## [Exercise brief]
Copy the data below from its start through the line with "18: (80, 24)", putting "upper-left" in place of "top-left" and changing nothing else. Leave the pictures out of your copy.
○ ○ ○ ○
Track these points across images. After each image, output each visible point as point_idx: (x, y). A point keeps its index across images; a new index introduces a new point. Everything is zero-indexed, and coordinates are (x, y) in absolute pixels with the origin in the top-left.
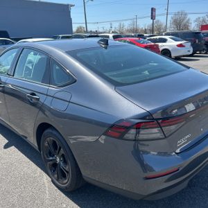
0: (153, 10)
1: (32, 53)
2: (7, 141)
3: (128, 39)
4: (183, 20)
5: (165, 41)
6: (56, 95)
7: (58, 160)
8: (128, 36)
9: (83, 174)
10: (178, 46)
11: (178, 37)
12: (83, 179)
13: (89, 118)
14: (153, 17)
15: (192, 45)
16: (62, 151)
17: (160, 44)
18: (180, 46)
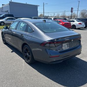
0: (72, 9)
1: (22, 23)
2: (12, 51)
3: (59, 20)
4: (85, 13)
5: (74, 21)
6: (28, 35)
7: (27, 54)
8: (60, 19)
9: (34, 57)
10: (79, 24)
11: (80, 20)
12: (34, 59)
13: (35, 41)
14: (72, 12)
15: (85, 24)
16: (29, 51)
17: (71, 23)
18: (80, 24)
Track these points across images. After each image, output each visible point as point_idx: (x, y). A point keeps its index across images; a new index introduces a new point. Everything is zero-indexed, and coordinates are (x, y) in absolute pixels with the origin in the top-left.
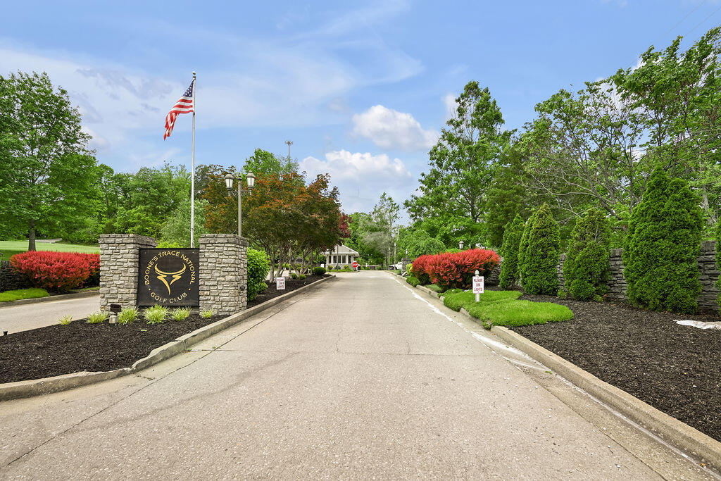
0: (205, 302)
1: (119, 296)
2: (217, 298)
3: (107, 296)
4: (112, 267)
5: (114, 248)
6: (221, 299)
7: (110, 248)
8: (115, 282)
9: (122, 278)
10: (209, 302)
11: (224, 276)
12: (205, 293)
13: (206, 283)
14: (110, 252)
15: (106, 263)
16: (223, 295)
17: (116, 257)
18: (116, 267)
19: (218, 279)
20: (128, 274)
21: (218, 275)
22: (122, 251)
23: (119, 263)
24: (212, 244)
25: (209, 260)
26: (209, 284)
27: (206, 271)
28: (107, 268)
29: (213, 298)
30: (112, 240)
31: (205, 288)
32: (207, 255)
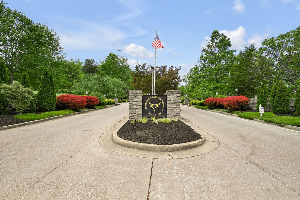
1: (136, 113)
2: (174, 114)
3: (132, 113)
4: (134, 102)
5: (135, 95)
8: (135, 108)
9: (137, 106)
10: (171, 115)
11: (176, 106)
12: (170, 112)
13: (170, 108)
14: (133, 96)
15: (131, 100)
16: (176, 113)
17: (136, 98)
18: (135, 102)
19: (174, 107)
20: (140, 105)
21: (174, 105)
22: (137, 96)
23: (136, 101)
24: (172, 94)
25: (171, 100)
26: (171, 109)
27: (170, 104)
28: (132, 103)
29: (172, 114)
30: (134, 92)
31: (169, 110)
32: (170, 98)
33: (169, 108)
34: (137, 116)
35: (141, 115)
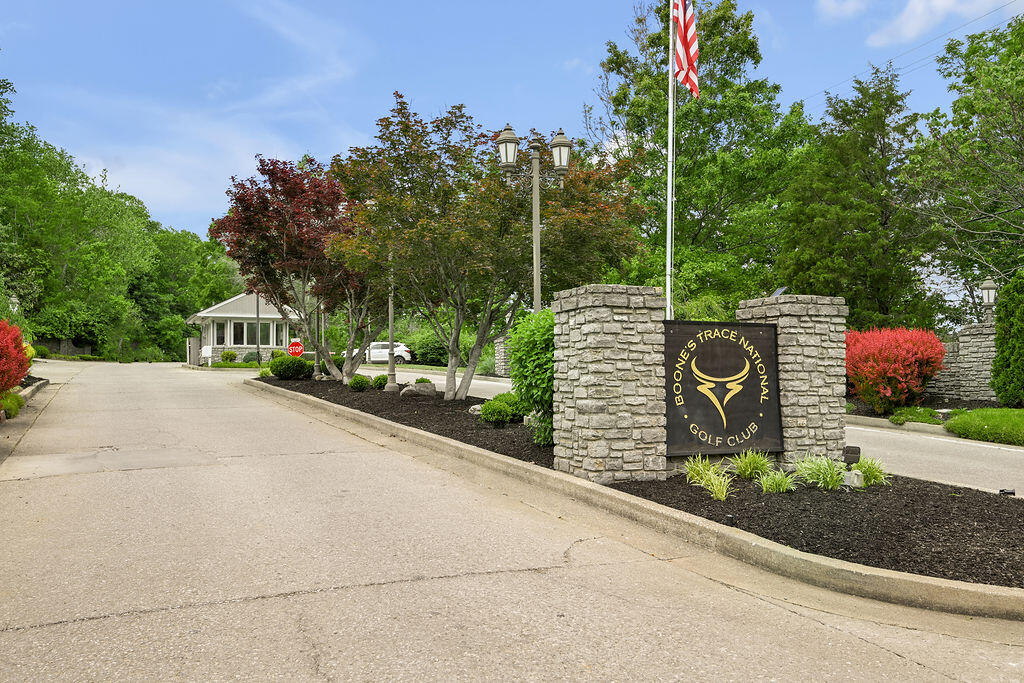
0: (799, 442)
1: (636, 434)
2: (819, 432)
3: (612, 434)
4: (620, 365)
5: (625, 318)
6: (826, 433)
7: (616, 318)
8: (629, 400)
9: (642, 391)
10: (807, 441)
11: (827, 385)
12: (801, 421)
13: (803, 401)
14: (617, 327)
15: (608, 353)
16: (829, 425)
17: (631, 339)
18: (628, 365)
19: (822, 391)
20: (655, 381)
21: (820, 382)
22: (640, 327)
23: (634, 356)
24: (811, 316)
25: (807, 351)
26: (806, 403)
27: (801, 375)
28: (609, 368)
29: (812, 432)
30: (621, 300)
31: (800, 411)
32: (802, 339)
33: (794, 400)
34: (636, 455)
35: (662, 448)
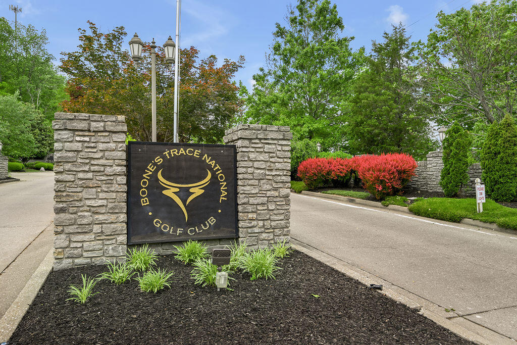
0: (250, 230)
1: (97, 228)
2: (267, 223)
3: (71, 229)
4: (81, 175)
5: (87, 139)
6: (273, 224)
7: (78, 139)
8: (88, 203)
9: (101, 195)
10: (256, 230)
11: (276, 189)
12: (250, 216)
13: (252, 201)
14: (77, 146)
15: (68, 166)
16: (276, 218)
17: (92, 155)
18: (90, 175)
19: (269, 194)
20: (115, 187)
21: (269, 187)
22: (101, 146)
23: (96, 168)
24: (260, 139)
25: (256, 164)
26: (256, 202)
27: (251, 182)
28: (70, 178)
29: (261, 223)
30: (83, 125)
31: (250, 208)
32: (252, 156)
33: (245, 200)
34: (97, 245)
35: (123, 238)
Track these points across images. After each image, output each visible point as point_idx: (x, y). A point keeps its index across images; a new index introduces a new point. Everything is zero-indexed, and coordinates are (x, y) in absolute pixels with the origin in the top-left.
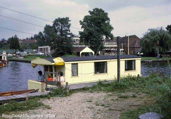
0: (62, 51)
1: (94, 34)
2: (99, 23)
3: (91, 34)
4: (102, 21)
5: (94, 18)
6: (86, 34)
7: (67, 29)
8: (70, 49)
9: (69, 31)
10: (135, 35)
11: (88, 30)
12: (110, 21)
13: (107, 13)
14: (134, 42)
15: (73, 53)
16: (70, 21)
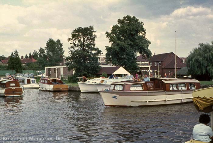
0: (85, 72)
1: (127, 49)
2: (133, 35)
3: (122, 49)
4: (136, 32)
5: (126, 28)
6: (116, 49)
7: (91, 43)
8: (97, 70)
9: (94, 46)
10: (172, 53)
11: (118, 45)
12: (145, 33)
13: (141, 22)
14: (172, 61)
15: (102, 75)
16: (95, 32)
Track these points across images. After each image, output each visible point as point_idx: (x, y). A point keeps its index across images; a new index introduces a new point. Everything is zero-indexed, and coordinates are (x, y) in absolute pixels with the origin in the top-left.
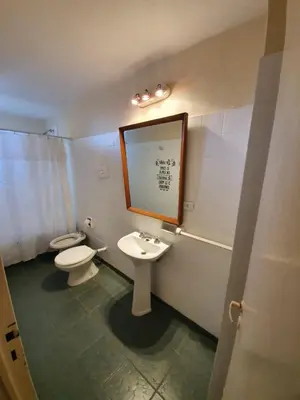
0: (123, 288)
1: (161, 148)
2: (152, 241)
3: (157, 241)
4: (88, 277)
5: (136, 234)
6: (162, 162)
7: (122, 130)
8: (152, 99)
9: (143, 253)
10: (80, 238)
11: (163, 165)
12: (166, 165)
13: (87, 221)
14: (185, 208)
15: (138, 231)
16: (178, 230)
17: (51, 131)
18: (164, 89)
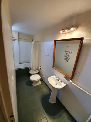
0: (47, 91)
1: (67, 47)
2: (60, 81)
3: (61, 82)
4: (38, 84)
5: (54, 77)
6: (67, 52)
7: (55, 41)
8: (69, 31)
9: (56, 84)
10: (38, 72)
11: (67, 53)
12: (68, 53)
13: (40, 67)
14: (75, 74)
15: (55, 76)
16: (71, 81)
17: (34, 39)
18: (74, 27)
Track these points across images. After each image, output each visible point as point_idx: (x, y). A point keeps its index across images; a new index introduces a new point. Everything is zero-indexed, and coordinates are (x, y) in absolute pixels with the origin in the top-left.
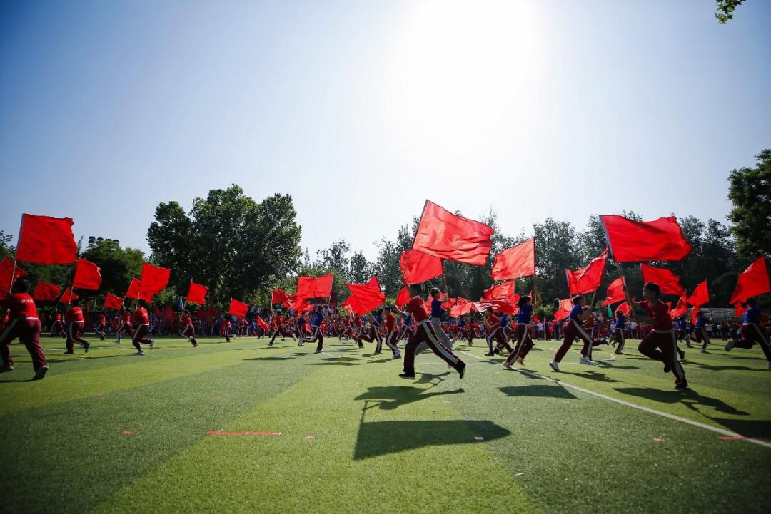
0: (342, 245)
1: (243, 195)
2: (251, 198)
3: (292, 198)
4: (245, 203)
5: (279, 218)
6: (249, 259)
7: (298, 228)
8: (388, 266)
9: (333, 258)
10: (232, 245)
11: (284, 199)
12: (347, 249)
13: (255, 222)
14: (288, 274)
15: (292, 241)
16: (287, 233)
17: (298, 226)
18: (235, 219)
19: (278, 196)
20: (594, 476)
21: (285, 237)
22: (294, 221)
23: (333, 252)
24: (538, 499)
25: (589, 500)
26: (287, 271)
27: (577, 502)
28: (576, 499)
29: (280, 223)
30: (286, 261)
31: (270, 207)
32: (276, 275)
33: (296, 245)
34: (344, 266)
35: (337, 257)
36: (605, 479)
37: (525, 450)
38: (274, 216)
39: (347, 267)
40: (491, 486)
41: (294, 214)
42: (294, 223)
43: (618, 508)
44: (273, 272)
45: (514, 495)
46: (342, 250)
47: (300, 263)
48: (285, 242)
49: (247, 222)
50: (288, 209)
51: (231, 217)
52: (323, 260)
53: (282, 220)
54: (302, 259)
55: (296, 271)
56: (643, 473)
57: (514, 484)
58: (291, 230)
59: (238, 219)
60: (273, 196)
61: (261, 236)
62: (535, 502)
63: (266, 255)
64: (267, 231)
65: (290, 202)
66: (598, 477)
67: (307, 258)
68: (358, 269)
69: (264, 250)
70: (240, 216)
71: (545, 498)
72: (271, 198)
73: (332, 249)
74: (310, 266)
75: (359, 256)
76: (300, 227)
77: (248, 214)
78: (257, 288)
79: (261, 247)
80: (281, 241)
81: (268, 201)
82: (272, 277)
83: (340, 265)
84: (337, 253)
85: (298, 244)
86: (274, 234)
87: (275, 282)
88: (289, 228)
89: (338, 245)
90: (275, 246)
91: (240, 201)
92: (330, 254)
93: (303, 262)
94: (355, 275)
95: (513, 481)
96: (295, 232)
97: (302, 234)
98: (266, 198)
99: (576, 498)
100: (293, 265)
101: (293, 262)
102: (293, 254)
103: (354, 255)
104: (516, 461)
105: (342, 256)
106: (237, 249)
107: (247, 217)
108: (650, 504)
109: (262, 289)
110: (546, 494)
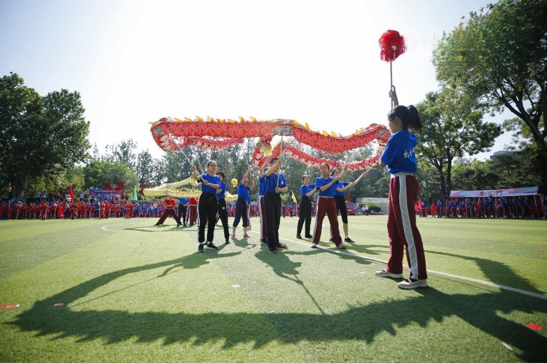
0: (131, 142)
1: (23, 85)
2: (33, 90)
3: (81, 95)
4: (27, 93)
5: (66, 112)
6: (31, 147)
7: (87, 123)
8: (170, 162)
9: (121, 153)
10: (11, 133)
11: (71, 95)
12: (135, 147)
13: (39, 113)
14: (76, 164)
15: (80, 134)
16: (74, 127)
17: (86, 121)
18: (14, 107)
19: (65, 91)
20: (328, 305)
21: (72, 129)
22: (82, 117)
23: (122, 148)
24: (287, 333)
25: (327, 326)
26: (75, 161)
27: (318, 330)
28: (318, 328)
29: (67, 116)
30: (73, 152)
31: (56, 101)
32: (62, 164)
33: (83, 138)
34: (131, 161)
35: (125, 153)
36: (336, 306)
37: (274, 292)
38: (61, 109)
39: (135, 161)
40: (246, 328)
41: (83, 111)
42: (83, 119)
43: (349, 329)
44: (59, 160)
45: (266, 333)
46: (130, 146)
47: (88, 154)
48: (72, 135)
49: (29, 112)
50: (76, 105)
51: (10, 105)
52: (112, 155)
53: (69, 114)
54: (90, 151)
55: (83, 161)
56: (359, 297)
57: (266, 322)
58: (79, 124)
59: (18, 108)
60: (60, 91)
61: (45, 127)
62: (285, 337)
63: (51, 145)
64: (52, 122)
65: (78, 98)
66: (330, 305)
67: (96, 151)
68: (144, 163)
69: (49, 140)
70: (20, 105)
71: (293, 331)
72: (58, 93)
73: (121, 145)
74: (99, 159)
75: (146, 154)
76: (89, 122)
77: (30, 104)
78: (40, 175)
79: (45, 137)
80: (67, 134)
81: (53, 94)
82: (58, 165)
83: (128, 159)
84: (125, 149)
85: (86, 138)
86: (60, 126)
87: (60, 169)
88: (76, 122)
89: (126, 143)
90: (62, 137)
91: (20, 91)
92: (119, 150)
93: (92, 154)
94: (142, 168)
95: (265, 320)
96: (83, 127)
97: (90, 128)
98: (51, 91)
99: (317, 326)
100: (81, 157)
101: (81, 153)
102: (81, 146)
103: (140, 152)
104: (267, 302)
105: (129, 152)
106: (16, 137)
107: (28, 107)
108: (370, 321)
109: (47, 176)
110: (294, 327)
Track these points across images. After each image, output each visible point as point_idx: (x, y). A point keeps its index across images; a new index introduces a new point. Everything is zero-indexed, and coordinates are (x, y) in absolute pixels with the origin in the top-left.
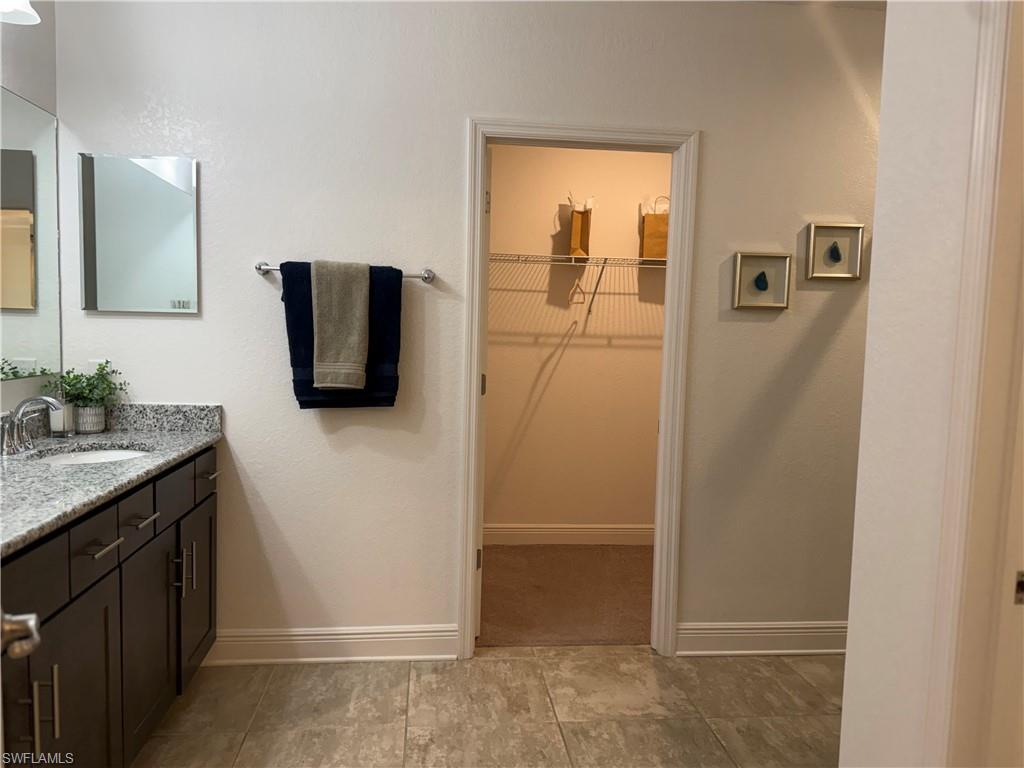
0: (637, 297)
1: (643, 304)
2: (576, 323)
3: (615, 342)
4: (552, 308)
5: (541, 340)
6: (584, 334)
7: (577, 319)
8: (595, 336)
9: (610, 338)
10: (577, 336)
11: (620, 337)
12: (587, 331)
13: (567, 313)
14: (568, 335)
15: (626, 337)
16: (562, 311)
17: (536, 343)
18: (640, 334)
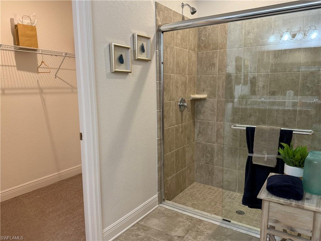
18: (20, 87)
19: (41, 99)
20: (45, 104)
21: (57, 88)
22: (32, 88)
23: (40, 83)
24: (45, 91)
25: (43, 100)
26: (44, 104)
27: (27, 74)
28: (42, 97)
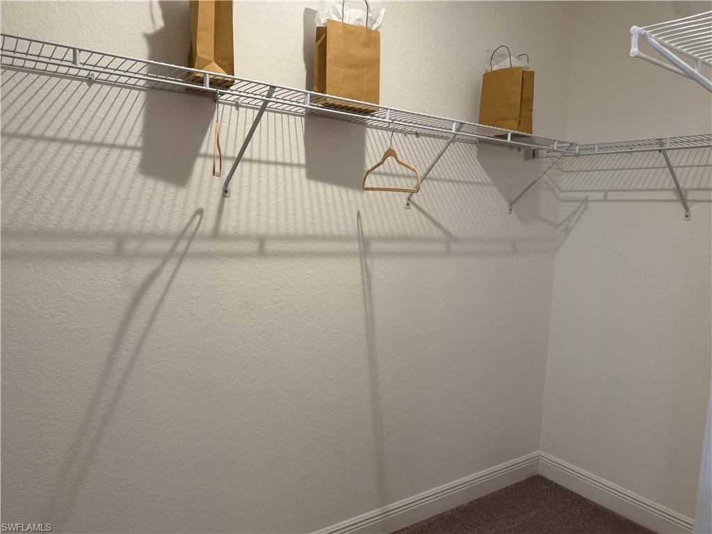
○ ○ ○ ○
## [Answer space]
Track these points across images. After each image, output each visible point as point_idx: (x, y). A point keeps its index across images; a new index introduces a new point. Everything is zero-indexed, and coordinates are (x, y) in absolute pixels with the origin in the upper-left.
0: (153, 10)
1: (32, 53)
2: (7, 141)
3: (128, 39)
4: (183, 20)
5: (165, 41)
6: (56, 95)
7: (58, 160)
8: (128, 36)
9: (83, 174)
10: (178, 46)
11: (178, 37)
12: (83, 179)
13: (89, 118)
14: (153, 17)
15: (192, 45)
16: (62, 151)
17: (160, 44)
18: (180, 46)
0: (72, 9)
1: (22, 23)
2: (12, 51)
3: (59, 20)
4: (85, 13)
5: (74, 21)
6: (28, 35)
7: (27, 54)
8: (60, 19)
9: (34, 57)
10: (79, 24)
11: (80, 20)
12: (34, 59)
13: (35, 41)
14: (72, 12)
15: (85, 24)
16: (29, 51)
17: (71, 23)
18: (80, 24)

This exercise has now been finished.